**Task description**
Exact copy, pictures excluded: please retype every record below.

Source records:
--*--

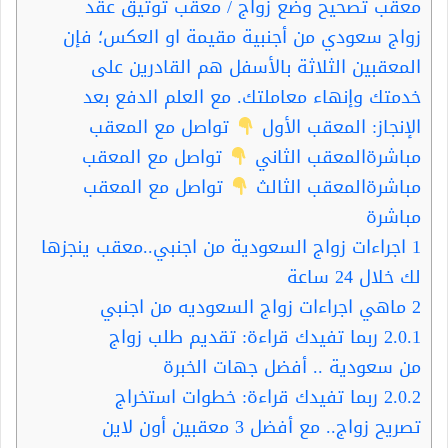
معقب تصحيح وضع زواج / معقب توثيق عقد
زواج سعودي من أجنبية مقيمة او العكس؛ فإن
المعقبين الثلاثة بالأسفل هم القادرين على
خدمتك وإنهاء معاملتك. مع العلم الدفع بعد
الإنجاز: المعقب الأول
تواصل مع المعقب
مباشرةالمعقب الثاني
تواصل مع المعقب
مباشرةالمعقب الثالث
تواصل مع المعقب
مباشرة
1
اجراءات زواج السعودية من اجنبي..معقب ينجزها
لك خلال 24 ساعة
2
ماهي اجراءات زواج السعوديه من اجنبي
2.0.1
ربما تفيدك قراءة: تقديم طلب زواج
من سعودية .. أفضل جهات الخبرة
2.0.2
ربما تفيدك قراءة: خطوات استخراج
تصريح زواج.. مع أفضل 3 معقبين أون لاين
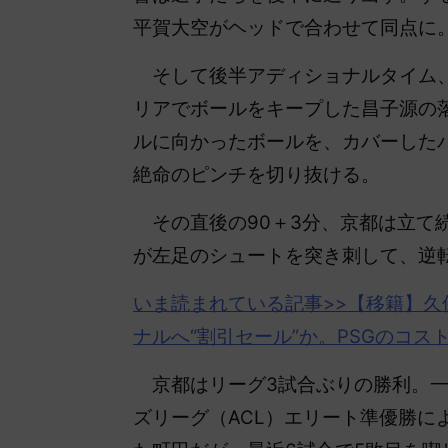
平賀大空がヘッドで合わせて同点に
そして後半アディショナルタイム、
リアでボールをキープした昌子源の
ルに向かったボールを、カバーした
絶命のピンチを切り抜ける。
その直後の90＋3分、京都は立て
が左足のシュートを突き刺して、逆
いま読まれている記事>>【移籍】久
ナルへ“割引セール”か。PSGのコス
京都はリーグ3試合ぶりの勝利。一
ズリーグ（ACL）エリート準優勝によ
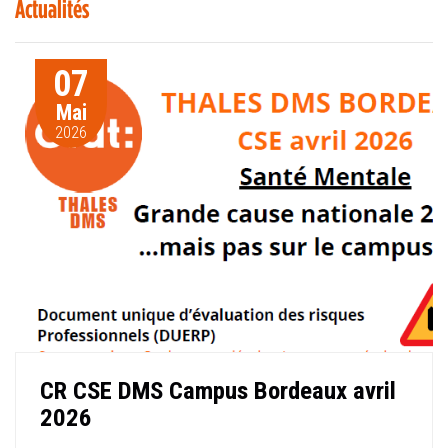
Actualités
07
Mai
2026
CR CSE DMS Campus Bordeaux avril
2026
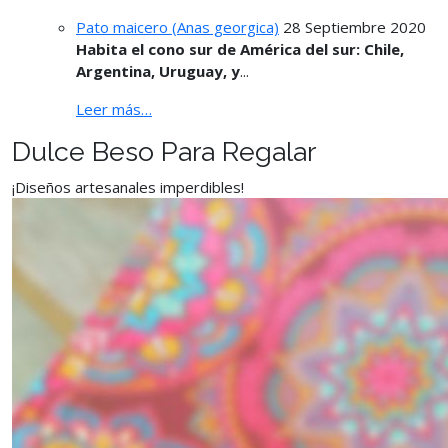
Pato maicero (Anas georgica)
28 Septiembre 2020
Habita el cono sur de América del sur: Chile,
Argentina, Uruguay, y
...
Leer más…
Dulce Beso Para Regalar
¡Diseños artesanales imperdibles!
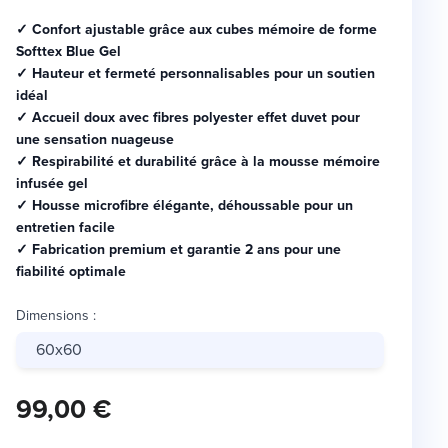
✓ Confort ajustable grâce aux cubes mémoire de forme
Softtex Blue Gel
✓ Hauteur et fermeté personnalisables pour un soutien
idéal
✓ Accueil doux avec fibres polyester effet duvet pour
une sensation nuageuse
✓ Respirabilité et durabilité grâce à la mousse mémoire
infusée gel
✓ Housse microfibre élégante, déhoussable pour un
entretien facile
✓ Fabrication premium et garantie 2 ans pour une
fiabilité optimale
Dimensions
:
60x60
99,00 €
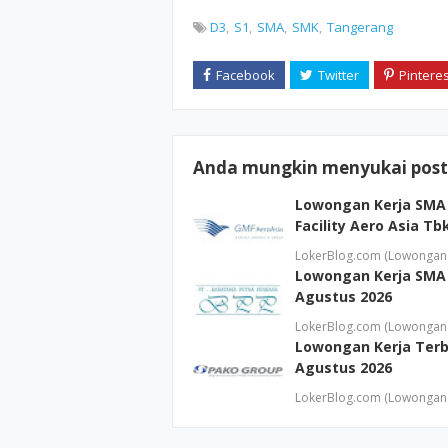
D3
S1
SMA
SMK
Tangerang
Anda mungkin menyukai posti
Lowongan Kerja SMA 
Facility Aero Asia T
LokerBlog.com (Lowongan 
Lowongan Kerja SMA 
Agustus 2026
LokerBlog.com (Lowongan 
Lowongan Kerja Terb
Agustus 2026
LokerBlog.com (Lowongan 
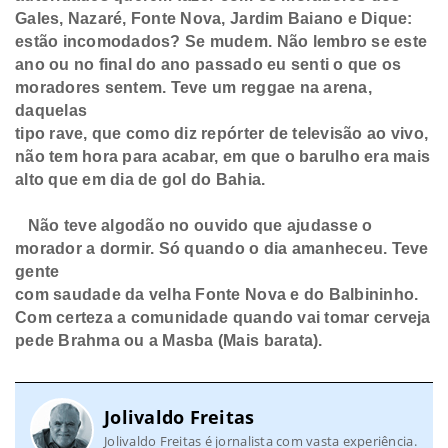
Gales, Nazaré, Fonte Nova, Jardim Baiano e
Dique:
estão incomodados? Se mudem. Não lembro se este
ano ou no final do ano
passado eu senti o que os
moradores sentem. Teve um reggae na arena,
daquelas
tipo rave, que como diz repórter de televisão ao vivo,
não tem hora para acabar,
em que o barulho era mais
alto que em dia de gol do Bahia.
Não teve algodão no
ouvido que ajudasse o
morador a dormir. Só quando o dia amanheceu. Teve
gente
com saudade da velha Fonte Nova e do Balbininho.
Com certeza a comunidade
quando vai tomar cerveja
pede Brahma ou a Masba (Mais barata).
Jolivaldo Freitas
Jolivaldo Freitas é jornalista com vasta experiência.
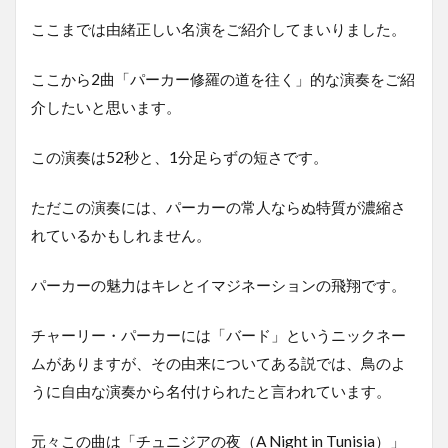
ここまでは由緒正しい名演をご紹介してまいりました。
ここから2曲「パーカー修羅の道を往く」的な演奏をご紹
介したいと思います。
この演奏は52秒と、1分足らずの短さです。
ただこの演奏には、パーカーの常人ならぬ特質が濃縮さ
れているかもしれません。
パーカーの魅力はキレとイマジネーションの飛翔です。
チャーリー・パーカーには「バード」というニックネー
ムがありますが、その由来についてある説では、鳥のよ
うに自由な演奏から名付けられたと言われています。
元々この曲は「チュニジアの夜（A Night in Tunisia）」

--*--

**Result of the exercise**
معقب تصحيح وضع زواج / معقب توثيق عقد
زواج سعودي من أجنبية مقيمة او العكس؛ فإن
المعقبين الثلاثة بالأسفل هم القادرين على
خدمتك وإنهاء معاملتك. مع العلم الدفع بعد
الإنجاز: المعقب الأول
تواصل مع المعقب
مباشرةالمعقب الثاني
تواصل مع المعقب
مباشرةالمعقب الثالث
تواصل مع المعقب
مباشرة
1
اجراءات زواج السعودية من اجنبي..معقب ينجزها
لك خلال 24 ساعة
2
ماهي اجراءات زواج السعوديه من اجنبي
2.0.1
ربما تفيدك قراءة: تقديم طلب زواج
من سعودية .. أفضل جهات الخبرة
2.0.2
ربما تفيدك قراءة: خطوات استخراج
تصريح زواج.. مع أفضل 3 معقبين أون لاين
平賀大空がヘッドで合わせて同点に
そして後半アディショナルタイム、
リアでボールをキープした昌子源の
ルに向かったボールを、カバーした
絶命のピンチを切り抜ける。
その直後の90＋3分、京都は立て
が左足のシュートを突き刺して、逆
いま読まれている記事>>【移籍】久
ナルへ“割引セール”か。PSGのコス
京都はリーグ3試合ぶりの勝利。一
ズリーグ（ACL）エリート準優勝によ
Actualités
07
Mai
2026
CR CSE DMS Campus Bordeaux avril
2026
Pato maicero (Anas georgica)
28 Septiembre 2020
Habita el cono sur de América del sur: Chile,
Argentina, Uruguay, y
...
Leer más…
Dulce Beso Para Regalar
¡Diseños artesanales imperdibles!
✓ Confort ajustable grâce aux cubes mémoire de forme
Softtex Blue Gel
✓ Hauteur et fermeté personnalisables pour un soutien
idéal
✓ Accueil doux avec fibres polyester effet duvet pour
une sensation nuageuse
✓ Respirabilité et durabilité grâce à la mousse mémoire
infusée gel
✓ Housse microfibre élégante, déhoussable pour un
entretien facile
✓ Fabrication premium et garantie 2 ans pour une
fiabilité optimale
Dimensions
:
60x60
99,00 €
D3
S1
SMA
SMK
Tangerang
Anda mungkin menyukai posti
Lowongan Kerja SMA 
Facility Aero Asia T
LokerBlog.com (Lowongan 
Lowongan Kerja SMA 
Agustus 2026
LokerBlog.com (Lowongan 
Lowongan Kerja Terb
Agustus 2026
LokerBlog.com (Lowongan 
Gales, Nazaré, Fonte Nova, Jardim Baiano e
Dique:
estão incomodados? Se mudem. Não lembro se este
ano ou no final do ano
passado eu senti o que os
moradores sentem. Teve um reggae na arena,
daquelas
tipo rave, que como diz repórter de televisão ao vivo,
não tem hora para acabar,
em que o barulho era mais
alto que em dia de gol do Bahia.
Não teve algodão no
ouvido que ajudasse o
morador a dormir. Só quando o dia amanheceu. Teve
gente
com saudade da velha Fonte Nova e do Balbininho.
Com certeza a comunidade
quando vai tomar cerveja
pede Brahma ou a Masba (Mais barata).
Jolivaldo Freitas
Jolivaldo Freitas é jornalista com vasta experiência.
ここまでは由緒正しい名演をご紹介してまいりました。
ここから2曲「パーカー修羅の道を往く」的な演奏をご紹
介したいと思います。
この演奏は52秒と、1分足らずの短さです。
ただこの演奏には、パーカーの常人ならぬ特質が濃縮さ
れているかもしれません。
パーカーの魅力はキレとイマジネーションの飛翔です。
チャーリー・パーカーには「バード」というニックネー
ムがありますが、その由来についてある説では、鳥のよ
うに自由な演奏から名付けられたと言われています。
元々この曲は「チュニジアの夜（A Night in Tunisia）」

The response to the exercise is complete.